ENTERTAINMENT WEEKLY: I just completed Skyward Sword, which really makes good use of the Motion Plus controller. Can you talk a little bit about how existence of Motion Control changes the development process of these videogames?

SHIGERU MIYAMOTO: First of all, thank you for completing Skyward Sword. You probably know more than I do when it comes to the game, because the version I played was actually the prototype. The version I played through was more challenging than the version you did.

The very first Legend of Zelda game for Wii was Twilight Princess. At the time when we were designing the Wii remote, we were thinking about incorporating the pointer functionality into the new Legend of Zelda game. I think, to some extent, our efforts worked out. For example: When players were trying to aim at some objects in order to shoot an arrow, or fire the hookshot, we came up with something really handy. Unfortunately, when the player was required to take a sudden and immediate action, and aim at something with a pointer, it took some time. And Link could not perfectly reproduce whatever you were doing.

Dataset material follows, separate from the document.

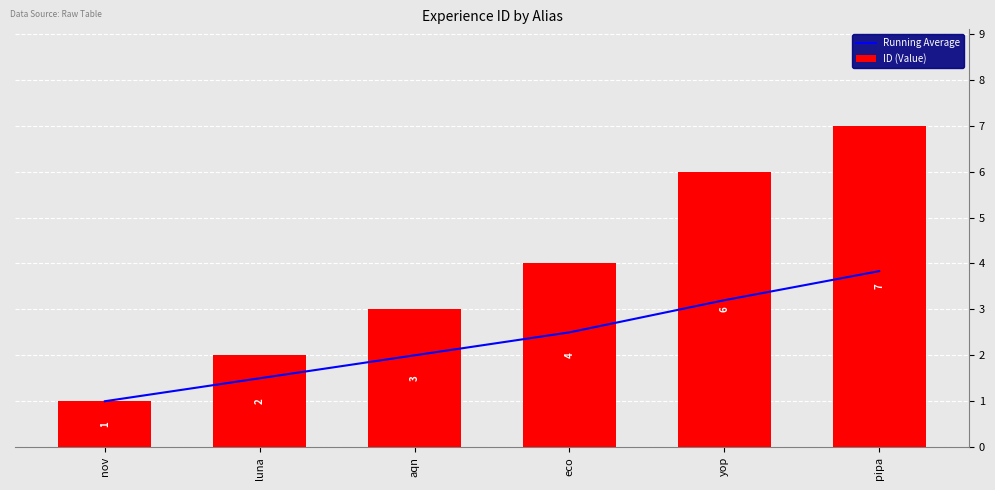

Rank the categories by ID (Value) value from highest to lowest.

pipa, yop, eco, aqn, luna, nov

We really wanted to do that. With the Wii Motion Sensing technology, it became possible. So we were able to incorporate the real sword-fight feature. It’s not like you’re just fighting by freely waving your sword. [In Skyward Sword], you need to see how your opponent is acting. You’re taking into consideration your opponent’s movements. It’s actually a real sword fight!

You said that you had played an earlier version of Skyward Sword that was more challenging. How much more difficult was it?

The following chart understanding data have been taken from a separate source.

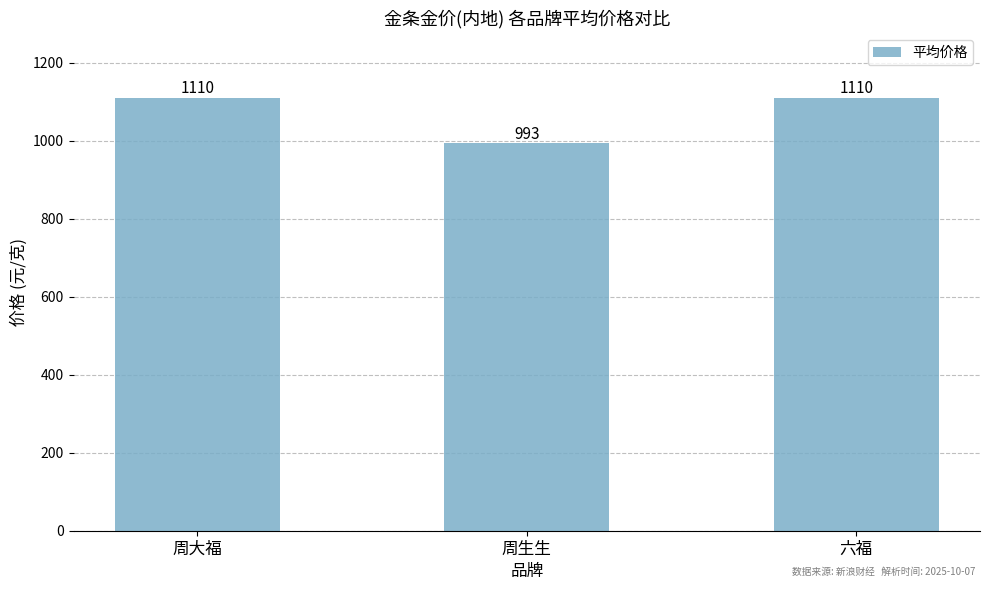

What is the difference between the second highest and minimum values?

116.1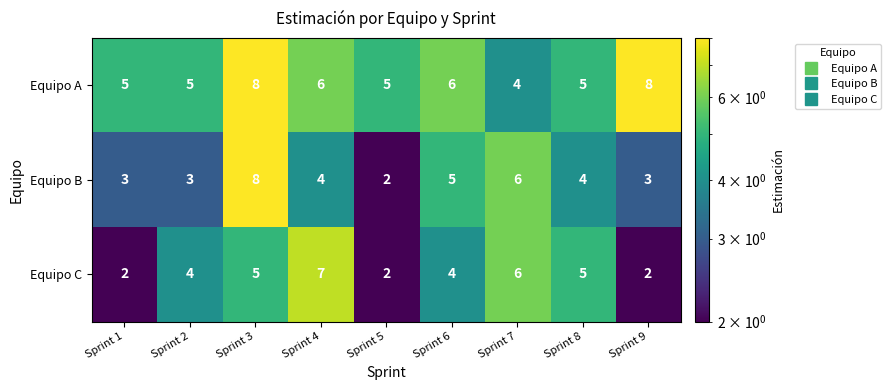

The Equipo C series shows 2 at Sprint 5. True or false?

True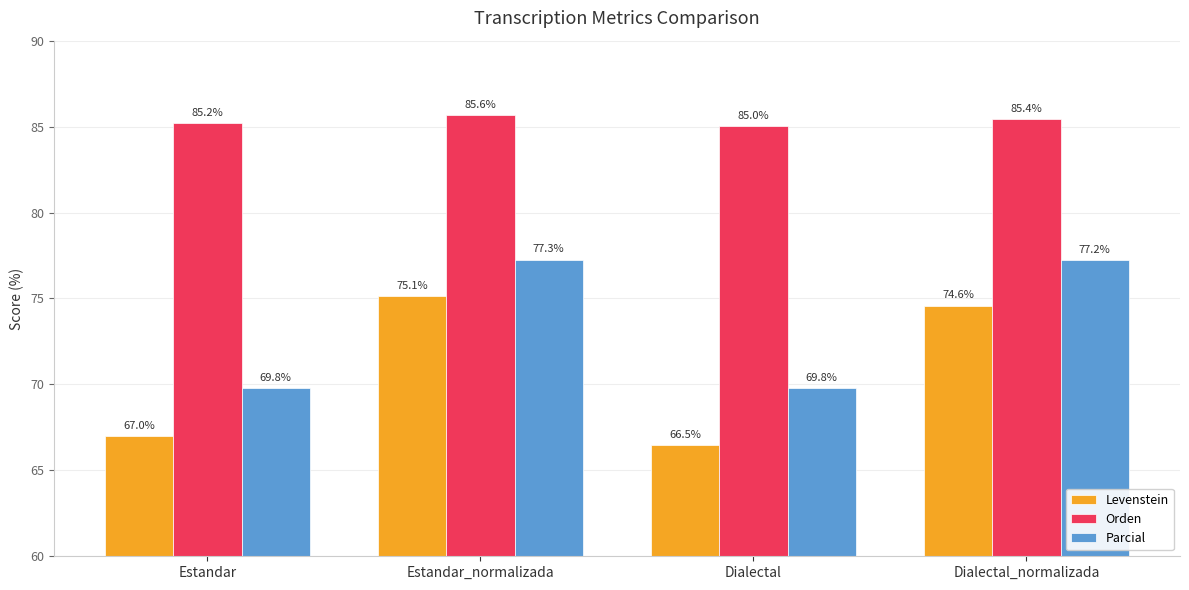

What is the spread (max minus min) of values at Estandar_normalizada?

10.5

As the development period goes on, we get accustomed to the content and the gameplay and the riddles and whatnot. The developer is almost always thinking, “It’s too easy for me. It must be too easy for the player, as well.” The same with designing bosses: Because the developers are supposed to be very, very skillful in challenging these tough enemies, they often make the boss too tough. It’s a dilemma we always have as developers.

To see the rest of the interview for yourself, please click here.

I find it quite interesting that the earlier version of Skyward Sword was much more difficult than the final product. If I found myself having trouble at certain parts of the game in the finished version, I’d hate to see how much more difficult it would have been in the version that Miyamoto played! Oh boy!